The story of Palestrina during the Imperial age is less known, but to judge from the inscriptions, remains of buildings and evidences of considerable artistic level, that have been preserved to the present day, it was a period of discreet prosperity, however not comparable with the splendors of the Republican Age.

In the Augustan Age the monuments and archaeological finds indicate, however, some recovery and modest prosperity of the city. Some sources prove that imperial families had respective attention for the city of Praeneste. Verrius Flacco was native of Praeneste, the famous rhetorician, grammarian and antiquarian, who Emperor Augustus wanted as a tutor of Gaius and Lucius Caesar, his adopted children. This famous personality is mentioned by Suetonius, for having given to his hometown a monumental fountain, which he had built in the Forum near whom he exposed his reconstruction of the Roman calendar, fragments of which have been repeatedly found in Palestrina and are now exibited at Palazzo Massimo at Rome with the ancient name of Fasti Praenestini.

Tiberius had a residence at Praeneste, where among other things he recovered from a serious illness, so that, in order to show his gratitude, he gave the city the administrative status of a municipality, which included facilities for the inhabitants, including taxes. Perhaps the property of Tiberius bacome the imperial house and it was the same one upon the emperor Hadrian built his villa, definitely identifiable with the remains of ancient structures that came to light in the area of the modern cemetery.

Certainly the cult of Fortun continued to be active, although to a lesser degree than before, evidenced by the dedications given by devoted to divinity of Fortune until the 3rd century AD. The cults of Oriental origin were also introduced to Palestrina, with mistical and initiatory character, such as Cybele and Mithras, and maybe even Jupiter Dolicheno.The evidences related to these cults are exposed in the Museum.

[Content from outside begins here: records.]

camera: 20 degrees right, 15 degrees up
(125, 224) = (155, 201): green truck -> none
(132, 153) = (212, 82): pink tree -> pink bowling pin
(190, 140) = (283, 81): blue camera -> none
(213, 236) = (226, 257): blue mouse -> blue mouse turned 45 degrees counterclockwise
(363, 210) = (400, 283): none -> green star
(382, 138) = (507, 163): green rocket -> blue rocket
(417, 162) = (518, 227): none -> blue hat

In 274 a.d. the Christian Agapito was martyred in the Amphitheatre of Palestrina, than sanctified and buried in a specially built church in southeast part of the town, on a road that leads to Valmontone. The main church of Palestrina was dadicated to Saint Agapito, consecrated in 5th century by readjustment of the structure of the Temple of Jupiter, which  forms the nucleus of prenestin Cathedral where from 898 are housed the remains of the martyr.